> **Task instructions**
A complete answer lists every line of the entries below where the string "water" appears.

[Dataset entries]
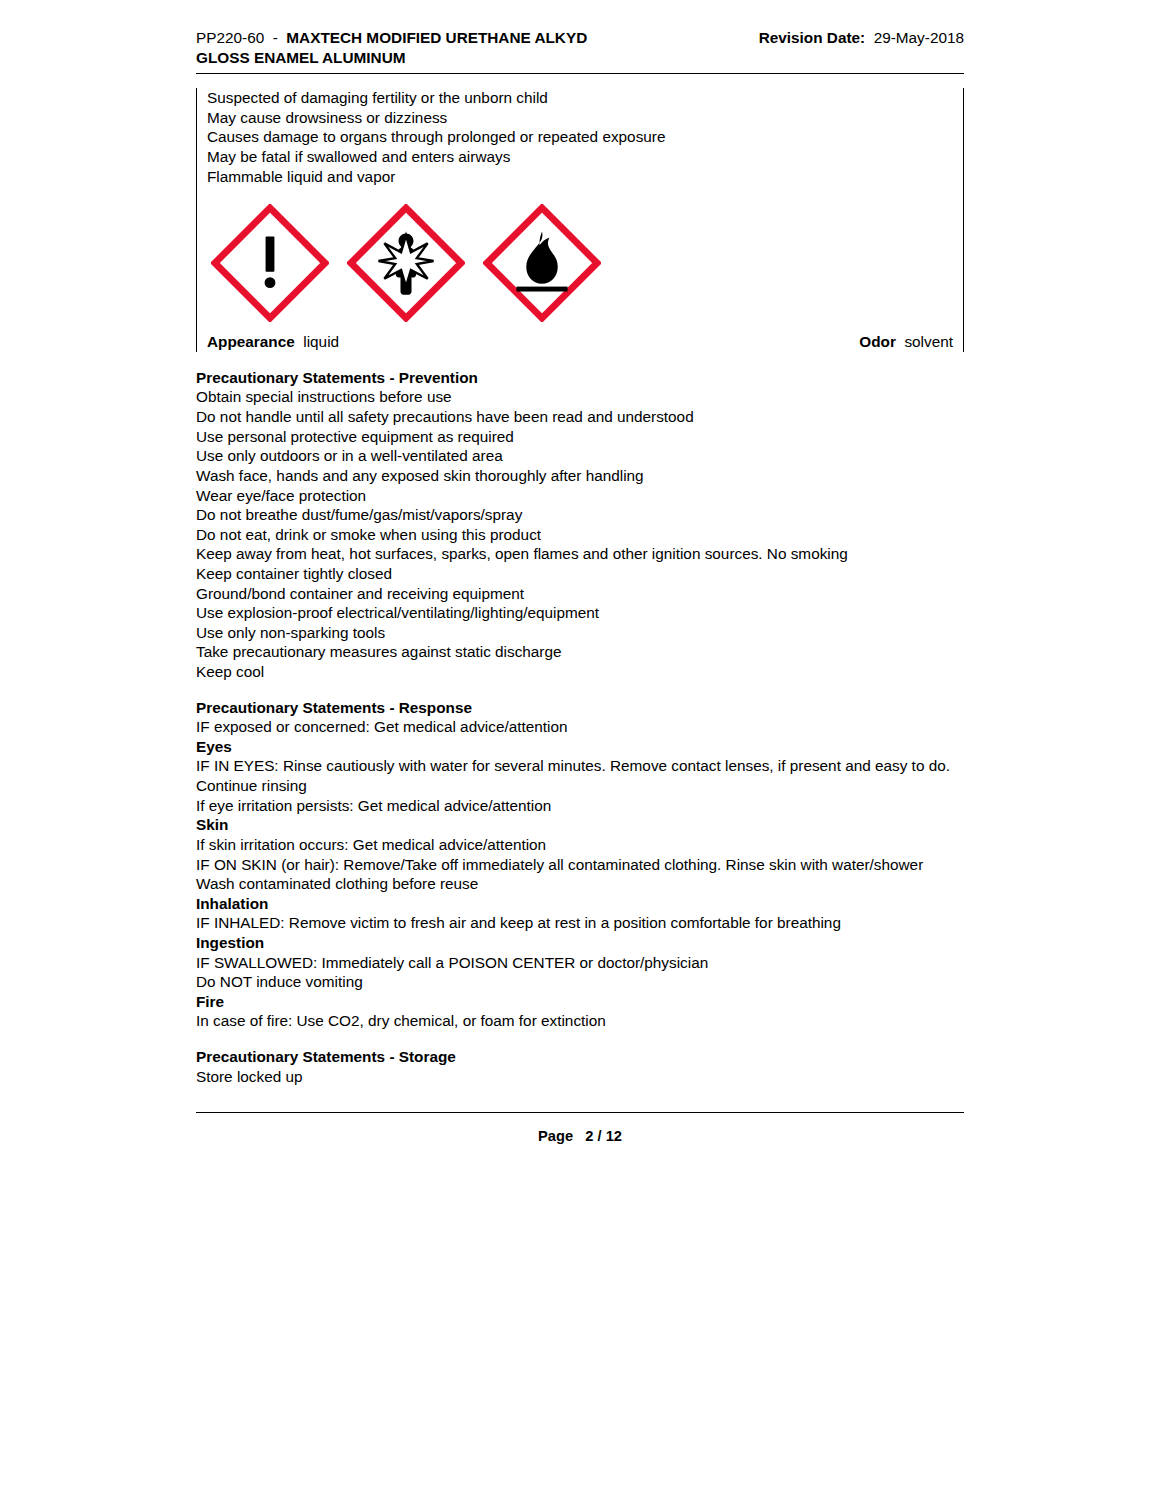PP220-60 - MAXTECH MODIFIED URETHANE ALKYD
GLOSS ENAMEL ALUMINUM
Revision Date: 29-May-2018
Suspected of damaging fertility or the unborn child
May cause drowsiness or dizziness
Causes damage to organs through prolonged or repeated exposure
May be fatal if swallowed and enters airways
Flammable liquid and vapor
Appearance liquid
Odor solvent
Precautionary Statements - Prevention
Obtain special instructions before use
Do not handle until all safety precautions have been read and understood
Use personal protective equipment as required
Use only outdoors or in a well-ventilated area
Wash face, hands and any exposed skin thoroughly after handling
Wear eye/face protection
Do not breathe dust/fume/gas/mist/vapors/spray
Do not eat, drink or smoke when using this product
Keep away from heat, hot surfaces, sparks, open flames and other ignition sources. No smoking
Keep container tightly closed
Ground/bond container and receiving equipment
Use explosion-proof electrical/ventilating/lighting/equipment
Use only non-sparking tools
Take precautionary measures against static discharge
Keep cool
Precautionary Statements - Response
IF exposed or concerned: Get medical advice/attention
Eyes
IF IN EYES: Rinse cautiously with water for several minutes. Remove contact lenses, if present and easy to do.
Continue rinsing
If eye irritation persists: Get medical advice/attention
Skin
If skin irritation occurs: Get medical advice/attention
IF ON SKIN (or hair): Remove/Take off immediately all contaminated clothing. Rinse skin with water/shower
Wash contaminated clothing before reuse
Inhalation
IF INHALED: Remove victim to fresh air and keep at rest in a position comfortable for breathing
Ingestion
IF SWALLOWED: Immediately call a POISON CENTER or doctor/physician
Do NOT induce vomiting
Fire
In case of fire: Use CO2, dry chemical, or foam for extinction
Precautionary Statements - Storage
Store locked up
Page 2 / 12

> **Result**
IF IN EYES: Rinse cautiously with water for several minutes. Remove contact lenses, if present and easy to do.
IF ON SKIN (or hair): Remove/Take off immediately all contaminated clothing. Rinse skin with water/shower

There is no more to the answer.